All lines with the word "disponible" must be pulled from the entries below.

#### EXERCISE DATA ####

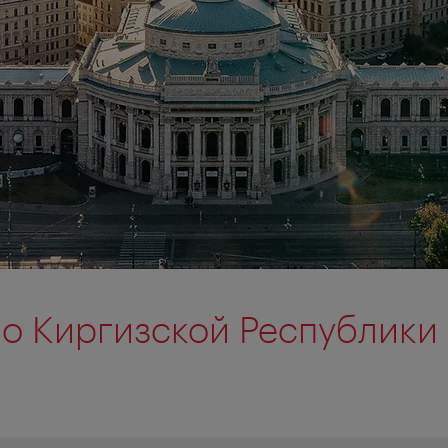
о Киргизской Республики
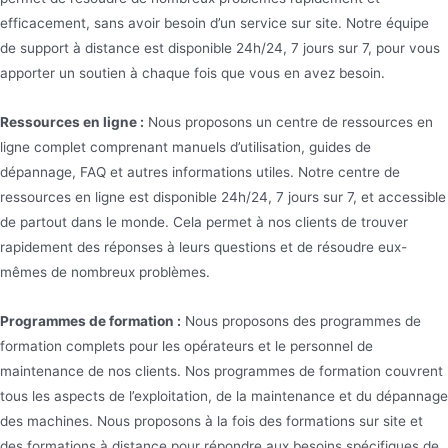
efficacement, sans avoir besoin d’un service sur site. Notre équipe
de support à distance est disponible 24h/24, 7 jours sur 7, pour vous
apporter un soutien à chaque fois que vous en avez besoin.
Ressources en ligne :
Nous proposons un centre de ressources en
ligne complet comprenant manuels d’utilisation, guides de
dépannage, FAQ et autres informations utiles. Notre centre de
ressources en ligne est disponible 24h/24, 7 jours sur 7, et accessible
de partout dans le monde. Cela permet à nos clients de trouver
rapidement des réponses à leurs questions et de résoudre eux-
mêmes de nombreux problèmes.
Programmes de formation :
Nous proposons des programmes de
formation complets pour les opérateurs et le personnel de
maintenance de nos clients. Nos programmes de formation couvrent
tous les aspects de l’exploitation, de la maintenance et du dépannage
des machines. Nous proposons à la fois des formations sur site et
des formations à distance pour répondre aux besoins spécifiques de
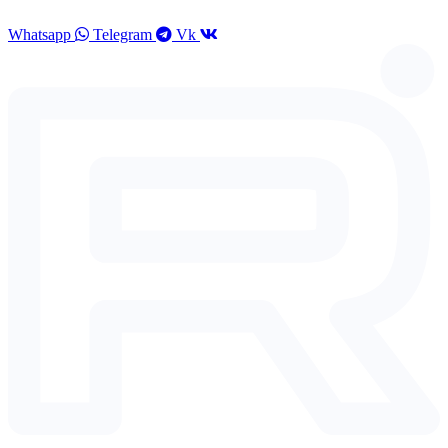
Перейти
к
Whatsapp
Telegram
Vk
содержимому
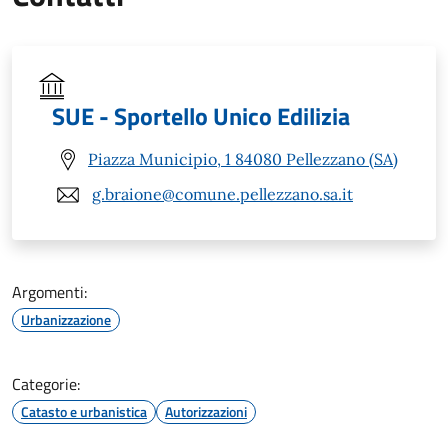
SUE - Sportello Unico Edilizia
Piazza Municipio, 1 84080 Pellezzano (SA)
g.braione@comune.pellezzano.sa.it
Argomenti:
Urbanizzazione
Categorie:
Catasto e urbanistica
Autorizzazioni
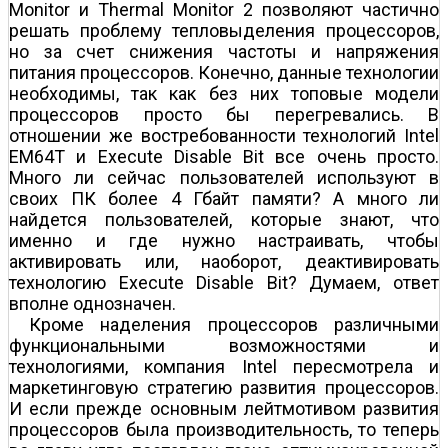
Monitor и Thermal Monitor 2 позволяют частично
решать проблему тепловыделения процессоров,
но за счет снижения частоты и напряжения
питания процессоров. Конечно, данные технологии
необходимы, так как без них топовые модели
процессоров просто бы перегревались. В
отношении же востребованности технологий Intel
EM64T и Execute Disable Bit все очень просто.
Много ли сейчас пользователей используют в
своих ПК более 4 Гбайт памяти? А много ли
найдется пользователей, которые знают, что
именно и где нужно настраивать, чтобы
активировать или, наоборот, деактивировать
технологию Execute Disable Bit? Думаем, ответ
вполне однозначен.
Кроме наделения процессоров различными
функциональными возможностями и
технологиями, компания Intel пересмотрела и
маркетинговую стратегию развития процессоров.
И если прежде основным лейтмотивом развития
процессоров была производительность, то теперь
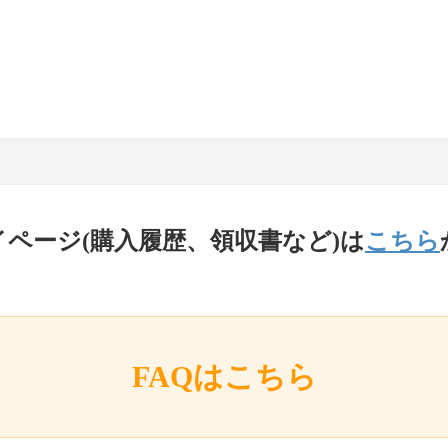
イページ(購入履歴、領収書など)は
こちら
FAQはこちら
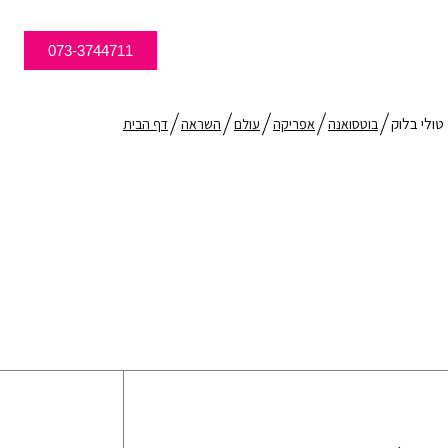
073-3744711
טולי בלוק
בוטסואנה
אפריקה
עולם
השראה
דף הבית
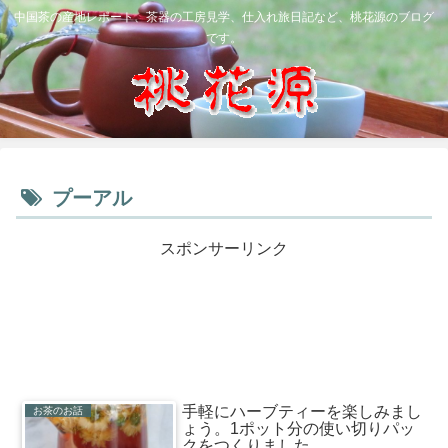
中国茶の産地レポート、茶器の工房見学、仕入れ旅日記など、桃花源のブログ
です。
プーアル
スポンサーリンク
手軽にハーブティーを楽しみまし
お茶のお話
ょう。1ポット分の使い切りパッ
クをつくりました。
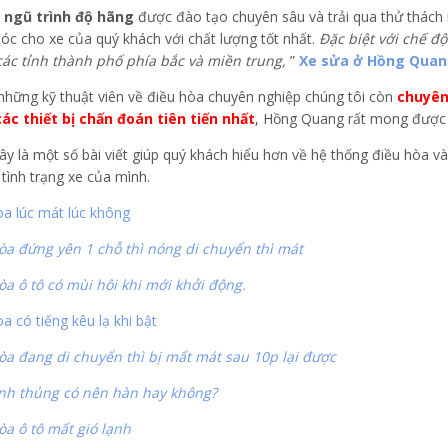
i ngũ trình độ hãng
được đào tạo chuyên sâu và trải qua thử thách n
óc cho xe của quý khách với chất lượng tốt nhất.
Đặc biệt với chế đ
 các tỉnh thành phố phía bắc và miền trung,
”
Xe sửa ở Hồng Quang
những kỹ thuật viên về điều hòa chuyên nghiệp chúng tôi còn
chuyên
ác thiết bị chấn đoán tiên tiến nhất
, Hồng Quang rất mong được 
ây là một số bài viết giúp quý khách hiểu hơn về hệ thống điều hòa v
tình trạng xe của mình.
òa lúc mát lúc không
òa đứng yên 1 chỗ thì nóng di chuyển thì mát
òa ô tô có mùi hôi khi mới khởi động.
a có tiếng kêu lạ khi bật
òa đang di chuyển thì bị mất mát sau 10p lại được
nh thủng có nên hàn hay không?
òa ô tô mất gió lạnh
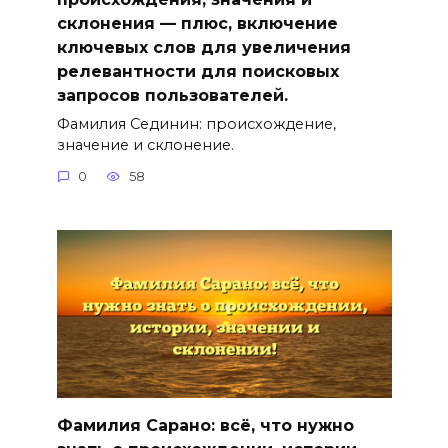
склонения — плюс, включение
ключевыx слов для увеличения
релевантности для поисковых
запросов пользователей.
Фамилия Сединин: происхождение,
значение и склонение.
0
58
Фамилия Сарано: всё, что нужно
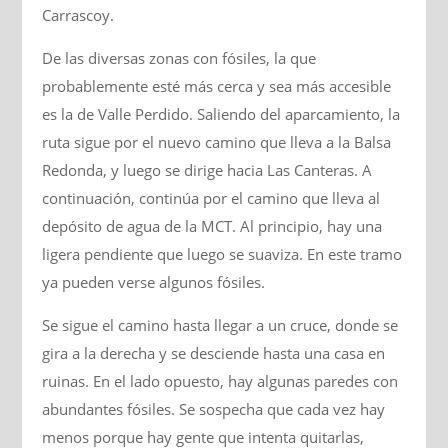
Carrascoy.
De las diversas zonas con fósiles, la que
probablemente esté más cerca y sea más accesible
es la de Valle Perdido. Saliendo del aparcamiento, la
ruta sigue por el nuevo camino que lleva a la Balsa
Redonda, y luego se dirige hacia Las Canteras. A
continuación, continúa por el camino que lleva al
depósito de agua de la MCT. Al principio, hay una
ligera pendiente que luego se suaviza. En este tramo
ya pueden verse algunos fósiles.
Se sigue el camino hasta llegar a un cruce, donde se
gira a la derecha y se desciende hasta una casa en
ruinas. En el lado opuesto, hay algunas paredes con
abundantes fósiles. Se sospecha que cada vez hay
menos porque hay gente que intenta quitarlas,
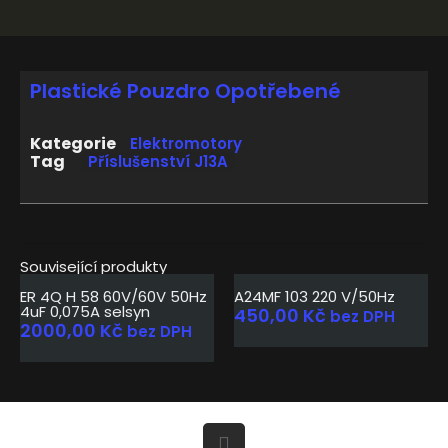
Plastické Pouzdro Opotřebené
Kategorie
Elektromotory
Tag
Příslušenství J13A
Související produkty
ER 4Q H 58 60V/60V 50Hz
A24MF 103 220 V/50Hz
4uF 0,075A selsyn
450,00
Kč
bez DPH
2000,00
Kč
bez DPH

####

RESULT OF THE TASK:
de support à distance est disponible 24h/24, 7 jours sur 7, pour vous
ressources en ligne est disponible 24h/24, 7 jours sur 7, et accessible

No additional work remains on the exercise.